Ora, nella norma penale vi sono elementi descrittivi (naturalistici) e normativi; quando si parla di elementi descrittivi si fa riferimento a quei requisiti della fattispecie di reato che rispecchiano i dati della realtà esterna, percepibili dall’uomo in via diretta ed immediata; gli elementi normativi, invece, “rappresentano il risultato di una qualificazione giuridico-etico-sociale operata alla stregua di una norma diversa da quella incriminatrice”.9È importante sottolineare come per parte della dottrina 10gli elementi normativi non sono solo quelli che ricavano la loro qualificazione dalle norme giuridiche, ma anche da quegli elementi oggetto di valutazione da parte di norme extragiuridiche. In entrambi i casi è possibile individuare il rinvio della disposizione incriminatrice a sistemi normativi estrinseci - giuridici e extragiuridici - per la definizione di un elemento della stessa fattispecie. Così l’elemento oggetto del rinvio è inserito nella fattispecie criminosa come dato già avvalorato da una norma diversa da quella penale incriminatrice.

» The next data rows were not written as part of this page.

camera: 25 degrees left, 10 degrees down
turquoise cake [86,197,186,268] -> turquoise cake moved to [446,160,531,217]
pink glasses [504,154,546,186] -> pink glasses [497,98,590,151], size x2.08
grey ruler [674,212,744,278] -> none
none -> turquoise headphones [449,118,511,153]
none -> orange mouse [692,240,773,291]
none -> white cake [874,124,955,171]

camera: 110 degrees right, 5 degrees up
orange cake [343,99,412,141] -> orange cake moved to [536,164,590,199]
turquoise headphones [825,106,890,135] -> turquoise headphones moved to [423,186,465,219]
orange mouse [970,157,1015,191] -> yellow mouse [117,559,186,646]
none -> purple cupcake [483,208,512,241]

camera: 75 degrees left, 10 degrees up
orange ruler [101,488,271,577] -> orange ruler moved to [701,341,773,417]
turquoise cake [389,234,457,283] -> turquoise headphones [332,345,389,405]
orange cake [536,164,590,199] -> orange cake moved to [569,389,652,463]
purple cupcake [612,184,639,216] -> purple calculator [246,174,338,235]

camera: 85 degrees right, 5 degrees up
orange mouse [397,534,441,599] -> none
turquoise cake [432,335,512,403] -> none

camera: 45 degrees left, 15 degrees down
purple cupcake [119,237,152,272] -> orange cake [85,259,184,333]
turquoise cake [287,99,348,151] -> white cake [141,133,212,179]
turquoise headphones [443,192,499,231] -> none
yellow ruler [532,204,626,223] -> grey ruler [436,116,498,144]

Per quanto finora riportato appare chiara la presenza nel nostro ordinamento di due differenti disposizioni riguardanti la disciplina dell’errore: l’art. 5 c.p. e l’art. 47, terzo comma, c.p.. Se l’art. 5 c.p. nella formulazione originaria - sostenendo il principio di inescusabilità sia dell’ignoranza, sia dell’errore incidente sulla norma penale - disponeva “Nessuno può invocare a propria scusa l’ignoranza della legge penale” con l’intervento della Corte Costituzionale si è sancita l’illegittimità costituzionale dell’art. 5 c.p. nella parte in cui non escludeva, dal principio dell’inescusabilità dell’ignoranza della legge penale i casi in cui l’ignoranza fosse inevitabile e pertanto scusabile.

Sulla base della “ridefinizione dei confini” indotta dalla giurisprudenza, si può così affermare che l’art. 5 e l’art. 47, terzo comma, c.p. incidono su due elementi diversi dal concetto di colpevolezza: il primo esclude la coscienza dell’illiceità, il secondo il dolo.

Ma, non tutti gli errori su frammenti normativi extrapenali delle fattispecie incriminatrice penale sono rilevanti.

In proposito si distingue fra: a) Norma extrapenale integratrice di una norma penale in bianco; b) Norma extrapenale definitoria; c) Elementi normativi in senso stretto.